What's the most likely way the illness could be spread, in an Uber or Lyft?
Someone coughs or sneezes, and contaminated droplets of fluid land on a surface. Someone else touches that surface, then touches their face.
How can riders avoid contamination?
While in the car, riders should avoid touching their face. It's great to say "Don't touch your face," but there's something in human nature where we touch our face a lot. You have to concentrate on not doing it.
And then, in that interval after they leave the vehicle, be very conscious about not touching their face until they've washed their hands very well.
Ideally, immediately after leaving the car, they should clean their hands with an acceptable cleanser with sufficient alcohol or Purell in it.

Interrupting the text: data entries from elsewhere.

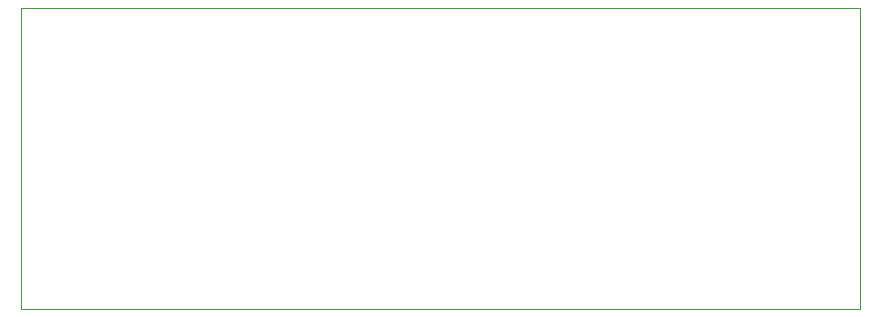
<source format=gbr>
%TF.GenerationSoftware,KiCad,Pcbnew,8.0.4*%
%TF.CreationDate,2024-11-07T22:09:53+00:00*%
%TF.ProjectId,BG95V4,42473935-5634-42e6-9b69-6361645f7063,rev?*%
%TF.SameCoordinates,Original*%
%TF.FileFunction,Profile,NP*%
%FSLAX46Y46*%
G04 Gerber Fmt 4.6, Leading zero omitted, Abs format (unit mm)*
G04 Created by KiCad (PCBNEW 8.0.4) date 2024-11-07 22:09:53*
%MOMM*%
%LPD*%
G01*
G04 APERTURE LIST*
%TA.AperFunction,Profile*%
%ADD10C,0.050000*%
%TD*%
G04 APERTURE END LIST*
D10*
X4000000Y22500000D02*
X4000000Y-3000000D01*
X75000000Y-3000000D02*
X4000000Y-3000000D01*
X75000000Y-3000000D02*
X75000000Y22500000D01*
X75000000Y22500000D02*
X4000000Y22500000D01*
M02*

</source>
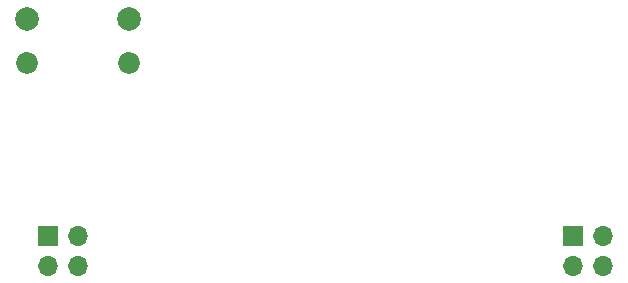
<source format=gbr>
%TF.GenerationSoftware,KiCad,Pcbnew,7.0.2-6a45011f42~172~ubuntu22.04.1*%
%TF.CreationDate,2023-06-08T14:15:44-07:00*%
%TF.ProjectId,usb-breadboard-power,7573622d-6272-4656-9164-626f6172642d,v1.0*%
%TF.SameCoordinates,Original*%
%TF.FileFunction,Soldermask,Bot*%
%TF.FilePolarity,Negative*%
%FSLAX46Y46*%
G04 Gerber Fmt 4.6, Leading zero omitted, Abs format (unit mm)*
G04 Created by KiCad (PCBNEW 7.0.2-6a45011f42~172~ubuntu22.04.1) date 2023-06-08 14:15:44*
%MOMM*%
%LPD*%
G01*
G04 APERTURE LIST*
%ADD10C,1.850000*%
%ADD11C,2.010000*%
%ADD12R,1.700000X1.700000*%
%ADD13O,1.700000X1.700000*%
G04 APERTURE END LIST*
D10*
%TO.C,J1*%
X93840000Y-89900000D03*
X85200000Y-89900000D03*
D11*
X93840000Y-86100000D03*
X85200000Y-86100000D03*
%TD*%
D12*
%TO.C,J4*%
X131469000Y-104525000D03*
D13*
X131469000Y-107065000D03*
X134009000Y-104525000D03*
X134009000Y-107065000D03*
%TD*%
D12*
%TO.C,J3*%
X86981000Y-104525000D03*
D13*
X86981000Y-107065000D03*
X89521000Y-104525000D03*
X89521000Y-107065000D03*
%TD*%
M02*

</source>
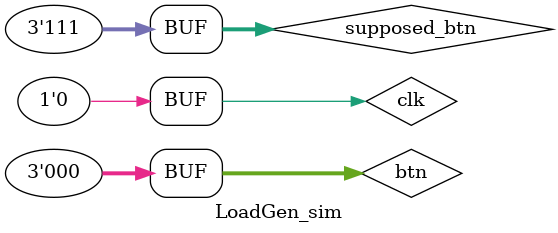
<source format=v>
`timescale 1ns / 1ps

module LoadGen_sim;

// Inputs
reg clk;
reg [2:0] btn;
reg [2:0] supposed_btn;

// Outputs
wire load_out;

// Instantiate the Unit Under Test (UUT)
LoadGen uut (
          .clk(clk),
          .btn(btn),
          .supposed_btn(supposed_btn),
          .load_out(load_out)
        );

initial
  begin
    // Initialize Inputs
    clk = 0;
    btn = 0;
    supposed_btn = 3'b111;

    // Wait 100 ns for global reset to finish
    #100;

    btn = 3'b111;
    #30;
    btn = 0;
    # 30;
    btn = 3'b101;
    #30;
    btn = 0;
  end

always
  begin
    clk = 1;
    #10;
    clk = 0;
    #10;
  end

endmodule

</source>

You recommended that drivers wipe down commonly-touched surfaces in their car, after every rider exits the vehicle. How intense of a wipe down are we talking?
Anything is better than nothing. If you get in there for a minute or two, using wipes that contain that sufficient level of alcohol or a low level of bleach, and if you just wipe down those surfaces, that really will dramatically decrease the likelihood of having live virus there.
Is that wipe-down really enough to sterilize the car?
I want to be careful about using the word "sterilized." Sterilized would indicate that we've reduced all bacteria or viruses to zero. That's not going to happen, but it's also probably not necessary. What you really want to do is wipe down those places that people are touching.
Why will opening a window not help?
We think, "Well all the air of the car is going to rush out and it's going to mix it around, and that would be good." But in fact, depending on the car and the window and how much it's open, it actually creates currents within the car that are unpredictable.
Could opening a window make it worse?
Potentially, it could. There's a small chance to inhale the virus directly.
But again, most of our concern is the surface exposure. I think that's what we should focus because that's the one thing we can control.